Aufsichtsbehörde gibt Antworten zur Zulässigkeit von Cookies und Tracking
Zulässigkeit von Cookies und Tracking: In ihrem Positionspapier „Zur Anwendbarkeit des TMG für nicht-öffentliche Stellen ab dem 25. Mai 2018“ nahm die Datenschutz-Konferenz zu der Frage Stellung, ob wegen des Anwendungsvorrangs der DS-GVO die datenschutzrechtlichen Regelungen des TMG nach dem 25.05.2018 weiterhin anwendbar sein werden.
Im Ergebnis wurde im Positionspapier festgestellt, dass der Einsatz von Tracking-Mechanismen, die das Verhalten von betroffenen Personen im Internet nachvollziehbar machen und der Erstellung von Nutzerprofilen dienen, einer vorherigen Einwilligung bedarf. Das bedeutet, dass eine informierte Einwilligung i. S. der DS-GVO, in Form einer Erklärung oder sonstigen eindeutig bestätigenden Handlung vor der Datenverarbeitung eingeholt werden muss, d. h. z.

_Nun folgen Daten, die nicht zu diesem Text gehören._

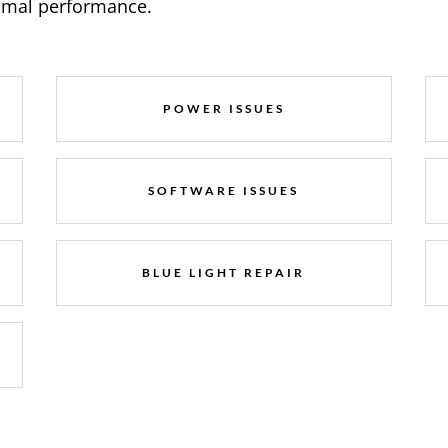
timal performance.
POWER ISSUES
SOFTWARE ISSUES
BLUE LIGHT REPAIR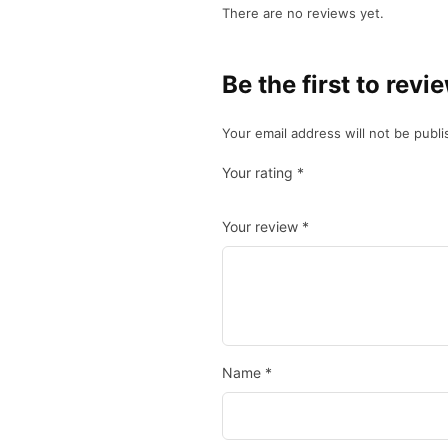
There are no reviews yet.
Be the first to 
Your email address will not be publi
Your rating
*
Your review
*
Name
*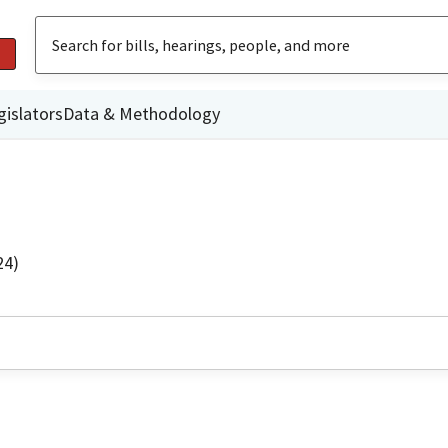
gislators
Data & Methodology
24)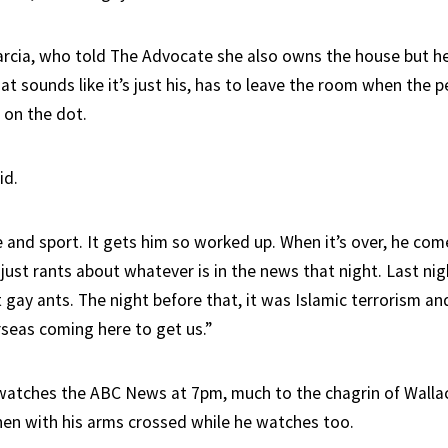
arcia, who told The Advocate she also owns the house but h
at sounds like it’s just his, has to leave the room when the 
6 on the dot.
id.
ime and sport. It gets him so worked up. When it’s over, he co
just rants about whatever is in the news that night. Last nig
gay ants. The night before that, it was Islamic terrorism an
seas coming here to get us.”
watches the ABC News at 7pm, much to the chagrin of Wallac
chen with his arms crossed while he watches too.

B. bevor Cookies platziert werden bzw. auf dem Endgerät des Nutzers gespeicherte Informationen gesammelt werden.
FAQ als Ergänzung
Der LfDI Baden-Württemberg hat nun eine FAQ veröffentlicht, der die häufigsten Fragen zu dieser Thematik beleuchtet und das Papier „Orientierungshilfe für Anbieter von Telemedien“ der Konferenz der unabhängigen Datenschutzaufsichtsbehörden des Bundes und der Länder (DSK) sinnvoll ergänzt.
Die FAQs befassen sich mit diesen Fragen:
- Darf ich Werkzeuge zur Reichweitenanalyse ohne Einwilligung der Nutzer verwenden?
- Welche Cookies darf ich ohne Einwilligung nutzen?
- Für welche Cookies und Tracking-Mechanismen brauche ich die Einwilligung der Nutzer?
- Darf ich Elemente Dritter wie Like und Share Buttons in meine Website einbinden?
- Was sind die Anforderungen an die informierte, freiwillige, aktive und vorherige Einwilligung?
- Wie gestalte ich Einwilligungs-Banner?